Exercise directions:
Since the records include pictures, leave those out while you reproduce exactly and only the lines from the one containing "4. Results of the study" through the one containing "4.4. Content, languages, online", inclusive.

The data:
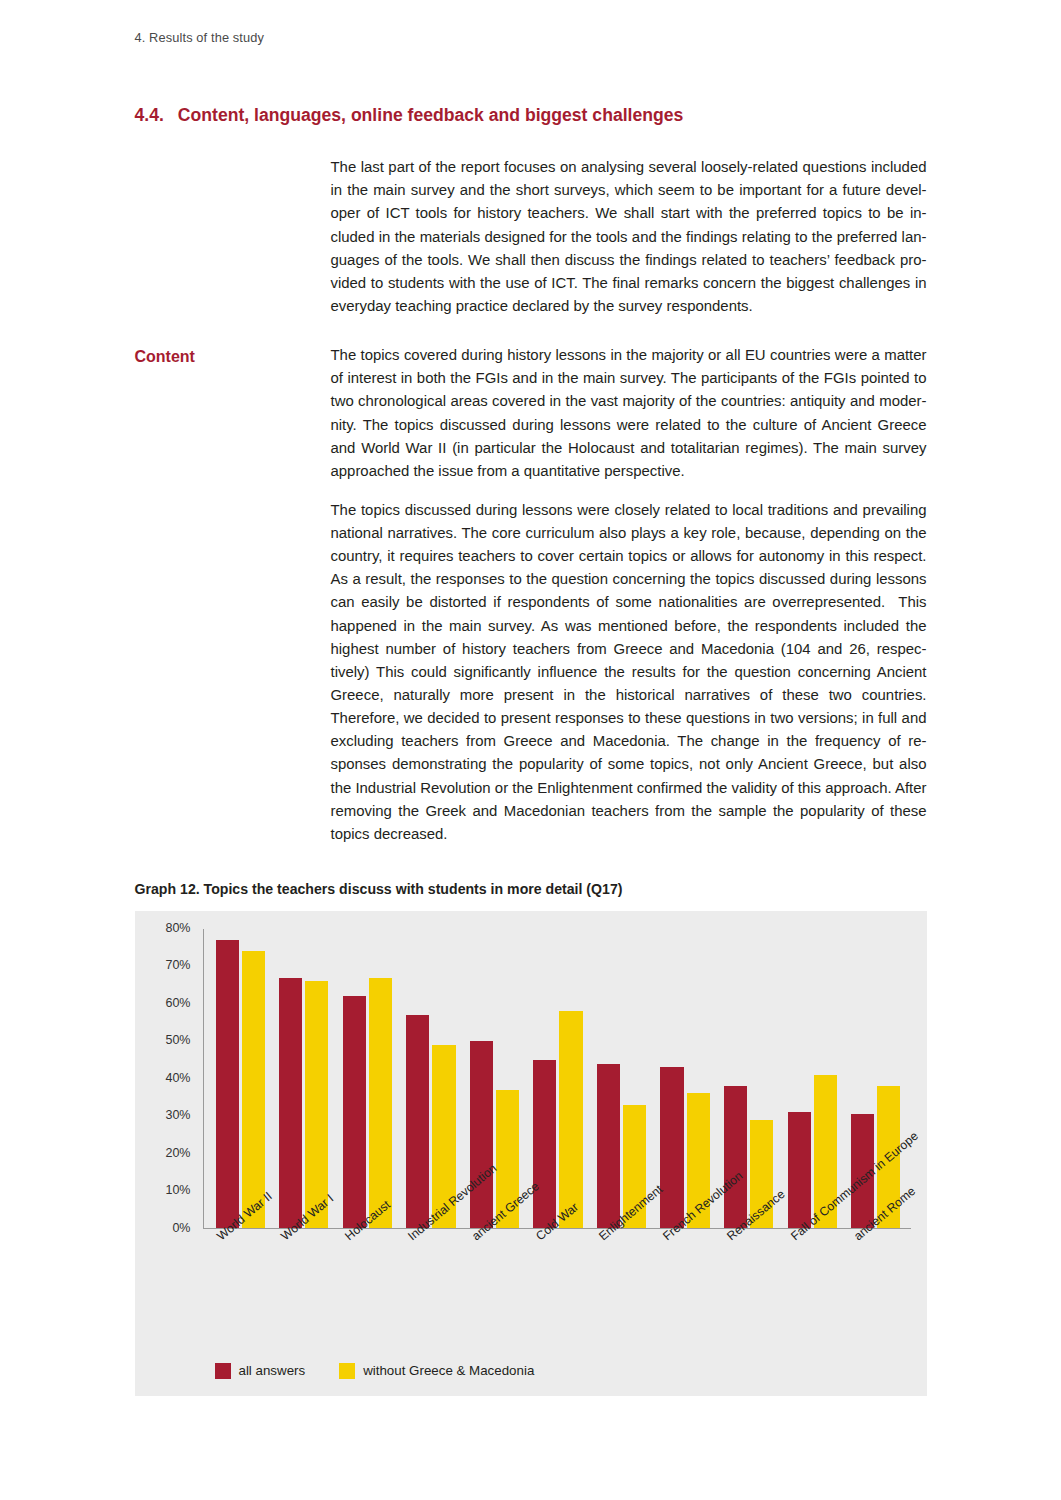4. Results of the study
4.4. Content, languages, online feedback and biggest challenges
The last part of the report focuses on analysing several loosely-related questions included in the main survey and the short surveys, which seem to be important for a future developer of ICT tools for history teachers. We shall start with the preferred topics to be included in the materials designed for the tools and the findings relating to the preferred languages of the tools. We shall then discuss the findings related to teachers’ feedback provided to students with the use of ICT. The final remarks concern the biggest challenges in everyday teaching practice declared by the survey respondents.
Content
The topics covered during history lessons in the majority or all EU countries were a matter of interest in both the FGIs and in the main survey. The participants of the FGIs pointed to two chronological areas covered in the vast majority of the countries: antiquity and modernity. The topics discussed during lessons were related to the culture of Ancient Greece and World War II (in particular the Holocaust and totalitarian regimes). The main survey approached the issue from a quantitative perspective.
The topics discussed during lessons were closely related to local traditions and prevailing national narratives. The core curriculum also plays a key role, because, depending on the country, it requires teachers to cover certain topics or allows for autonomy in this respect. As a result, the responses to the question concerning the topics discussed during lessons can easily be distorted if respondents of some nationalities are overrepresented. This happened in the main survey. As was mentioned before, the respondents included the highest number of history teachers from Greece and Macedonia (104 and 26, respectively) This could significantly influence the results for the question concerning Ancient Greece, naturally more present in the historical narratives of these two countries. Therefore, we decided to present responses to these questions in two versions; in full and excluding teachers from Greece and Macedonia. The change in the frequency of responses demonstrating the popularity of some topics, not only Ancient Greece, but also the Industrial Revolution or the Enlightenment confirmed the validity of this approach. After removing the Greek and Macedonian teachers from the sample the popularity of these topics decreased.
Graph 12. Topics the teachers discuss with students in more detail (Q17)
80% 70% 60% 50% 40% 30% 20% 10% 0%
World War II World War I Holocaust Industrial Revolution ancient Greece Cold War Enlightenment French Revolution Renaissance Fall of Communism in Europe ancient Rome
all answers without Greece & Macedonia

...

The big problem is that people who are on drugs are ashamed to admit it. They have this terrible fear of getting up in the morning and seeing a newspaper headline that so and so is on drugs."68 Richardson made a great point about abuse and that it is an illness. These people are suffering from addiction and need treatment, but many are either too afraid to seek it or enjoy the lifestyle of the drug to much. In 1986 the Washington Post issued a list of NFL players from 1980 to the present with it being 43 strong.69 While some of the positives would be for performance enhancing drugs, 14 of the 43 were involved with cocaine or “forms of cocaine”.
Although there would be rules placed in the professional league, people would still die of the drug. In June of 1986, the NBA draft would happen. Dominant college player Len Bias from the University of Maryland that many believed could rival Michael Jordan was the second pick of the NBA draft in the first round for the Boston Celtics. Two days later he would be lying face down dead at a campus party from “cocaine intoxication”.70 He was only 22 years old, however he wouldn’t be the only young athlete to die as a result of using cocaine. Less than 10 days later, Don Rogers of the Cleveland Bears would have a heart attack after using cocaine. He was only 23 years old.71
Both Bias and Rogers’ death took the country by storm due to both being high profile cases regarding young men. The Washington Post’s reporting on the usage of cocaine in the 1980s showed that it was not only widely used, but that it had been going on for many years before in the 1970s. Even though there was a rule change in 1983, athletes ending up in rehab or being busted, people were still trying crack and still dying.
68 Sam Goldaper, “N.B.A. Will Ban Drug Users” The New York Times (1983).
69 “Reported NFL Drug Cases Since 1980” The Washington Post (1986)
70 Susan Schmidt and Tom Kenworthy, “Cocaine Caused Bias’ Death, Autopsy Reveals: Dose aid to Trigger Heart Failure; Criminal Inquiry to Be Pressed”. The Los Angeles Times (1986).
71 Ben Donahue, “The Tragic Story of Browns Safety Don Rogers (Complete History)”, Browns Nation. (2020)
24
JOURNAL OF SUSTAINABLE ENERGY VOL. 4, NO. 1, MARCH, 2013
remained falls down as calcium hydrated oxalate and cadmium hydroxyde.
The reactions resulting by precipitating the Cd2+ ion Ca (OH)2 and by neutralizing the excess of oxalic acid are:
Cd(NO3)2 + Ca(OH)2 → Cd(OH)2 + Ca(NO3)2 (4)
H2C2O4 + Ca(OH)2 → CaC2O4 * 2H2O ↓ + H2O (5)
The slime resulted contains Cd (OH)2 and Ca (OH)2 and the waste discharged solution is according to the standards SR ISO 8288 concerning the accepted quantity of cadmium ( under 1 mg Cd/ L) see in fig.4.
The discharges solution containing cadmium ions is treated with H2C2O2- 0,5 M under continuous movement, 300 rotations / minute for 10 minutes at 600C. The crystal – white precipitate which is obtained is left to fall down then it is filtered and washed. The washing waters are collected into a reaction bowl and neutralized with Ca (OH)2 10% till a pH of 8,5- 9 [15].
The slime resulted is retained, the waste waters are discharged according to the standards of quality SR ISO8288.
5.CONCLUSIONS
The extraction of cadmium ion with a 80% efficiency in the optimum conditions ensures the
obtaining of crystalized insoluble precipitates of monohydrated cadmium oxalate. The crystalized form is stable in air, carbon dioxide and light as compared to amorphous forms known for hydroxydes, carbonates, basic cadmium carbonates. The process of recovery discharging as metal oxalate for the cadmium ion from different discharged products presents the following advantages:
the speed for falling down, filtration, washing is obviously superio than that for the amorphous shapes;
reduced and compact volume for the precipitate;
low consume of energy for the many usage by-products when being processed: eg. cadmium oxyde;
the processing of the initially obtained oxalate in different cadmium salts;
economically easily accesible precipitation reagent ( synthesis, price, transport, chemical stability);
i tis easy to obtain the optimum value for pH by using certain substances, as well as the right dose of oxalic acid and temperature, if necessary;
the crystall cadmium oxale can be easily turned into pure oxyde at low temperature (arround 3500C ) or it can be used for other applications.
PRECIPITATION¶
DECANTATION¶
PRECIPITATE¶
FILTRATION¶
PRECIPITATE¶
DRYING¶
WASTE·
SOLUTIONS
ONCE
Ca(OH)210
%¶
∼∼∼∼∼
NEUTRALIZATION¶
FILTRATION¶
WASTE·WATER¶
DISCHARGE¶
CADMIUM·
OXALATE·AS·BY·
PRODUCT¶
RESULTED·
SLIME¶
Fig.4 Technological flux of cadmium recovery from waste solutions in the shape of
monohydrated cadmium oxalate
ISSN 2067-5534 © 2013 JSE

Reply to the task:
4. Results of the study
4.4. Content, languages, online feedback and biggest challenges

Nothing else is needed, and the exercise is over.